Çiğli Belediyesi’nin geçtiğimiz ekim ayında eski eşi tarafından silahlı akına uğrayan ve hayata tutunan Özge Polat’ın ismini vererek tamamladığı Kent kitaplığı, CHP Genel Başkanı Özgür Özel tarafından açıldı.
Özel açılışın akabinde kitaplıkta gençlerin sorularını yanıtladı. ANKA’nın haberine nazaran bir öğrencinin “Bir tahlil süreci isimlendiriliyor. Barış süreci deniliyor fakat halka hiçbir açıklama yapılmıyor. Mesela ‘Öcalan’ın mahpustan çıkarılması gündemde neyin karşılığında’ sorusunun yanıtı verilmedi. Ben burada şunu merak ediyorum. Cumhuriyet Halk Partisi bunun neresinde yer alıyor?” sorusuna ise Özel şöyle cevap verdi:
ERDOĞAN KÜRTLERİN DAYANAĞINI KAYBETTİ: Yanındayız ya da karşısındayız diye bir şey söyleyemeyiz. Zira ne olduğunu biz de bilmiyoruz. O yüzden de bir kapalı kutu var artık bunun içinden bir şey çıkacak. Biz bir kişinin siyasi geleceğiyle, zira Tayyip Erdoğan Kürtlerin dayanağını kaybetmiş durumda. Birisinin özgürlüğünün takas edildiği bir pazarlığın kesimi olmayız. CHP 1989 Kürt raporundan beri Türkiye’de bir Kürt problemi olduğunu, sorunun da demokratik yollarla çözülmesi gerektiğini söylüyor.
ŞEFFAF YÜRÜTÜLMELİ: Ne yapılırsa yapılsın Meclis’te olacak. Bu sürecin çok şeffaf yürütülmesi lazım. İçtenlikle davranmak lazım. Yani çıkar bağlarıyla değil de içtenlikle ve bir toplumsal mutabakat yani herkesin ikna olması lazım. Biz orada bir kırmızı çizgimiz var şehit aileleri ve gazilerin kendi içlerinden belirleyecekleri bir temsilcinin Meclis’te oluşturulacak komite masasına oturmasını öneriyoruz. Şehit ailelerinin üçünün de açıklaması var ‘Özgür Özel’in yaklaşımını sahipleniyoruz ve destekliyoruz’ diye. Biz bunu savunuyoruz ama AK Parti ve MHP şimdi buraya oturmuş değil. Biz ne olduğu kurula anlatılsın, kurulda halka anlatsın.

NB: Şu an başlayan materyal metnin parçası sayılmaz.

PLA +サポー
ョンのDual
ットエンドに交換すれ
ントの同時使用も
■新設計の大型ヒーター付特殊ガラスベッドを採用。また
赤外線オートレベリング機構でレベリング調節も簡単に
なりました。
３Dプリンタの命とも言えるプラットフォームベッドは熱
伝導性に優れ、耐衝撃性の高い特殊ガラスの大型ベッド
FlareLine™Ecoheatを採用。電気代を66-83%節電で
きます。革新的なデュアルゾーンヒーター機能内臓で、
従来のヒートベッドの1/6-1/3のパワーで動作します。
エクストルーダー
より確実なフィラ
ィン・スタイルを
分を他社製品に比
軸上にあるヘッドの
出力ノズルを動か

DEMOKRATİK HAKLAR VERİLSİN: Bütün partilerin dayanakları bir şey olsun. Sonunda da terör örgütü silahları bıraksın. İşte kayyım unsuru ortadan kalksın. Kürtlerin ‘sorunumuz var’ dedikleri demokratik haklar verilsin fakat bu yalnızca Kürtlere olmaz esasen anayasanın eşitlik unsuru mucibince herkese verirsin. Anayasada yazıldığına uygun olarak Türklerin kullanıp Kürtlerin kullanamadığı haklar varsa bu onlara sağlansın. Her türlü yasağın yasaklandığı, her türlü ayrımcılığın ayaklar altına alındığı bir demokratik süreci olsun.

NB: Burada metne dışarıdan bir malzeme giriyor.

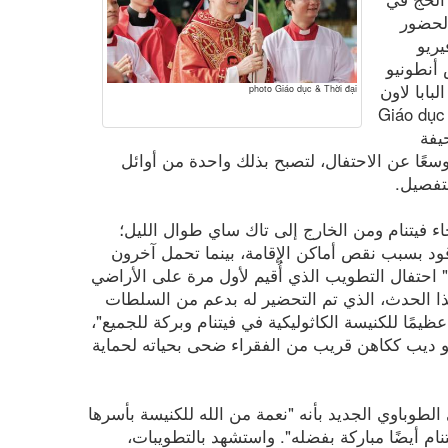
 لحضور
ريو
 أنطونيو
لبابا لاون
photo Giáo dục & Thời đại
صت صحيفة «Giáo dục & Thời
حيفة
موسعًا عن الاحتفال، لتصبح بذلك واحدة من أوائل
تفصيل.
اء فيتنام ومن الخارج إلى تاك ساي طوال الليل؛
 بسبب نقص أماكن الإقامة، بينما تحمل آخرون
احتفال التطويب الذي أُقيم لأول مرة على الأراضي
ذا الحدث، الذي تم التحضير له بدعم من السلطات
عظيمًا للكنيسة الكاثوليكية في فيتنام وبركة للجميع"،
بو ديب ككاهن قريب من الفقراء ضحى بحياته لحماية
طوباوي الجديد بأنه "نعمة من الله للكنيسة بأسرها
نام أيضًا مباركة بفضله". واستشهد بالتطويبات،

AB MADDELERİ TEMEL ALINSIN: Avrupa Birliği’ndeki ülkelerin maddeleri temel alınsın diyoruz. Bu yapılırsa bir anda şöyle bir şey olur, borsa uçuşa geçer. Türkiye’ye dünya kadar para gelir. Türkiye’nin borcunu geri isteyenler, yeni borçlar vermek isterler. Faizlerini düşürmek isterler. Zira Türkiye’nin geleceğinin güzele gittiği hissiyatı, Türkiye’ye yatırım yapma, Türkiye’nin geleceğinde hisse sahibi olma, kelam sahibi olma noktasında herkes iştahlandırır. Lokal aktörleri de milletlerarası aktörleri de iştahlandırır. Bunun için Türkiye’nin bir demokratik açılım yapması lazım ancak bir kapalı kutu var. İçinde ne olduğu belirli değil. Ben gelen heyete de söyledim. Bizim kurallarımız muhakkak Anayasayı değiştirtmeyiz, demokratik adımlar dışında bir şeyde olmayız. Kapalı pazarlığa evet demeyiz. Bir alakanın pazarlık kesimi olmayız diye söyledim.
TAM ÜYELİK AMACI: Artık bizim süratli bir formda Türkiye’nin önüne Avrupa Birliği’ne tam üyelik maksadını koymamız lazım. O yüzden bizim makro planlamamız Avrupa Birliği’ne tam üyeliktir. Sosyalist Enternasyonal’e imza attırdım. ‘CHP iktidara geldiğinde Türkiye’nin Avrupa Birliği’ne tam üyeliğini destekliyoruz diye’. Bunun için de bütün Avrupa Birliği üyesi ülkeler de var. Bu türlü bir amaç fakat Türkiye’yi rayına oturtabilir.